=== Document extract ===
*****

Dealing with Dairy Intolerance and Allergies

If you have a food allergy or intolerance, it’s best for you to know as much as you can about it so you can avoid reactions. Learn what is it like to have an allergy or intolerance (especially dairy) and get tips on how to avoid allergens.

Only 4 percent of Americans, but 30-40 percent of children have a food allergy.  Allergies can be hard to avoid, especially dairy allergies.  Having an allergy doesn’t mean you’re missing out on anything. I, myself, have a dairy allergy. I can’t have milk, butter, ice cream, cheese, most chocolate, cream, etc. The list goes on and on,  and with so many things to avoid, it can be hard to be sure what you can and can’t have. But honestly, some of these things aren’t very healthy, so it’s not always that bad not eating them. It’s best to read the packaging or ask someone about the ingredients if you are not sure about it. You also have to be careful with what you use to treat your allergy when you get an allergic reaction. Medicines actually cause the most allergy-related deaths.

How you react to people explaining their allergies can affect their feelings since this is a very sensitive situation. Never tease someone about their allergy or trick someone into eating what they are allergic to. This can lead to an allergic reaction and a possible trip to the hospital. Allergies are nothing to joke about since some people can actually die from their allergies. They didn’t choose to have allergies, so you should never make someone feel like it’s their fault.

The difference between an allergy and an intolerance: What most people mix up is having a dairy allergy vs. being lactose intolerant. If you are lactose intolerant, it means you do not have enough lactose enzymes to digest dairy on your own, so you get gas and an upset stomach, or even vomiting for some people. Taking lactaid enzyme pills can help prevent lactose intolerance. If you have a dairy allergy, it means that you can digest dairy, but you will get an allergic reaction. When you have a dairy allergy, the symptoms to an allergic reaction can be different for different people, but the most common symptoms are: swelling, throat closing, trouble breathing, dizziness, and hives. 

Lactose intolerance is more common than a dairy allergy, and some people might think you have a lactose intolerance if you have a dairy allergy, but rarely the other way around. Some of the same things happen, though. You can grow in and out of a dairy allergy, but you can only grow into a lactose intolerance.

*****

=== Stored data ===
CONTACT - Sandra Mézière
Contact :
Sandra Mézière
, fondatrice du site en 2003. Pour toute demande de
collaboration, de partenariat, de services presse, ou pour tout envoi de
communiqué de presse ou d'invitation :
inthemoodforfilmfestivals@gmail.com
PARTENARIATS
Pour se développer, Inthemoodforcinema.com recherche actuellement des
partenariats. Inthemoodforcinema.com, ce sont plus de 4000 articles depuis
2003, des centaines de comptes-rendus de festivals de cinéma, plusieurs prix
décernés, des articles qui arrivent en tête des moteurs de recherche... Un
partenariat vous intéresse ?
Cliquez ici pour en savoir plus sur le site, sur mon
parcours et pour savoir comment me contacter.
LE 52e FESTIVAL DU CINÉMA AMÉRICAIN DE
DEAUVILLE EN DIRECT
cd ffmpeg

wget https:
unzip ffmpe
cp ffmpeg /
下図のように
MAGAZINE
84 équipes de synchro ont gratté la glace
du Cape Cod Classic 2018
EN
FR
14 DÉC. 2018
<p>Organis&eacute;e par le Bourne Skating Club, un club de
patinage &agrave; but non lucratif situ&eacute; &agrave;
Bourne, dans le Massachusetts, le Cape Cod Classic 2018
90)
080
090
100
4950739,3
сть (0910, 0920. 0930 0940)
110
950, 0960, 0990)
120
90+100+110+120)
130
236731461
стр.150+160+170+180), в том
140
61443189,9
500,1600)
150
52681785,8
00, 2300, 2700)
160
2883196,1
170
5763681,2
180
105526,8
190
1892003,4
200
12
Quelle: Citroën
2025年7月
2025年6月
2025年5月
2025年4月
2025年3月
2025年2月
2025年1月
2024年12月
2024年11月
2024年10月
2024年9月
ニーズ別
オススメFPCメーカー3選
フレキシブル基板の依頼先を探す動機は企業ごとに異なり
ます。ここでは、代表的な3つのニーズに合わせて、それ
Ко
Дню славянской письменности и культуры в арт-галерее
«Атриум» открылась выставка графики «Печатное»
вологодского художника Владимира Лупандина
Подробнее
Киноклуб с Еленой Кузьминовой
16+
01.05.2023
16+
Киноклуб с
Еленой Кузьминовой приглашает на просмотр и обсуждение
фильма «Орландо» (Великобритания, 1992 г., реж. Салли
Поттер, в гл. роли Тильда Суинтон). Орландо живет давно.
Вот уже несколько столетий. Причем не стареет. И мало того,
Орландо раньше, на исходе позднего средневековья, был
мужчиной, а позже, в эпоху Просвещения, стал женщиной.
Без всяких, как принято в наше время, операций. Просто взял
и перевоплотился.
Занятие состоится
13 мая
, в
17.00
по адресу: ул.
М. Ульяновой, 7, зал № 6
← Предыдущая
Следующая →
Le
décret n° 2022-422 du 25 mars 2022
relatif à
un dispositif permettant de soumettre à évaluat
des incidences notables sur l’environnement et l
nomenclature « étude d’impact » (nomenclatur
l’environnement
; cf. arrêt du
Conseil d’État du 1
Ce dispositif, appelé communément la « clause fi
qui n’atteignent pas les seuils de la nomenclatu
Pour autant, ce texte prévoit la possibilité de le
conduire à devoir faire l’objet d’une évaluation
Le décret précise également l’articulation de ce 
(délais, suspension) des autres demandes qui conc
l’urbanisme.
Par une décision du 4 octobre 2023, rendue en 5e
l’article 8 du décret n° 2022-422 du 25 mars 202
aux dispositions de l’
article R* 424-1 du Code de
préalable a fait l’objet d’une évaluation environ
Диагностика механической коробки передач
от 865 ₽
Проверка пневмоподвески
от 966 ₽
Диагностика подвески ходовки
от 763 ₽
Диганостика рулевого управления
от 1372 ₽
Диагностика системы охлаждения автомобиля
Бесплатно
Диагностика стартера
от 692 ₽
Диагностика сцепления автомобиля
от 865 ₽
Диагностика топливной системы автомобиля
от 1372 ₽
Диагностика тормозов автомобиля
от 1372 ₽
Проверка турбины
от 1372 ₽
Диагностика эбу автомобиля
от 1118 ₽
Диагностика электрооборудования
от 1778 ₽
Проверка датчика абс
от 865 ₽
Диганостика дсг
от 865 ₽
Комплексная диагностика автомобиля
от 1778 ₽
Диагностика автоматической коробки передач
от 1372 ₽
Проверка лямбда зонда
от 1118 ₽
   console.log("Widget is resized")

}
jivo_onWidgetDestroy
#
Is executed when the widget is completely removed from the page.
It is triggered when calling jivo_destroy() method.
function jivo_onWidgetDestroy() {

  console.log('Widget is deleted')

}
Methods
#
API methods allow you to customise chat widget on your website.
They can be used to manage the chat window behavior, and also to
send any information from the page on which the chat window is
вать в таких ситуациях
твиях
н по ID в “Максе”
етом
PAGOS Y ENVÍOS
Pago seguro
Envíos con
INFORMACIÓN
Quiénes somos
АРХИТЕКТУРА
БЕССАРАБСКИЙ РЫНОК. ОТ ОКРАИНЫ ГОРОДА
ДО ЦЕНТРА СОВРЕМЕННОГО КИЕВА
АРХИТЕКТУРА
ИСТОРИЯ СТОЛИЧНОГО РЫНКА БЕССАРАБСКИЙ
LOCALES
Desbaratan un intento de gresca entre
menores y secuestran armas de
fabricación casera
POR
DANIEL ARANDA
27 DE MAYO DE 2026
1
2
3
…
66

*****

=== Exercise instructions ===
Reproduce verbatim the portion of the article on dairy allergies that begins with the words containing "The difference between" and ends with "dizziness, and hives.".

=== Solved problem ===
The difference between an allergy and an intolerance: What most people mix up is having a dairy allergy vs. being lactose intolerant. If you are lactose intolerant, it means you do not have enough lactose enzymes to digest dairy on your own, so you get gas and an upset stomach, or even vomiting for some people. Taking lactaid enzyme pills can help prevent lactose intolerance. If you have a dairy allergy, it means that you can digest dairy, but you will get an allergic reaction. When you have a dairy allergy, the symptoms to an allergic reaction can be different for different people, but the most common symptoms are: swelling, throat closing, trouble breathing, dizziness, and hives.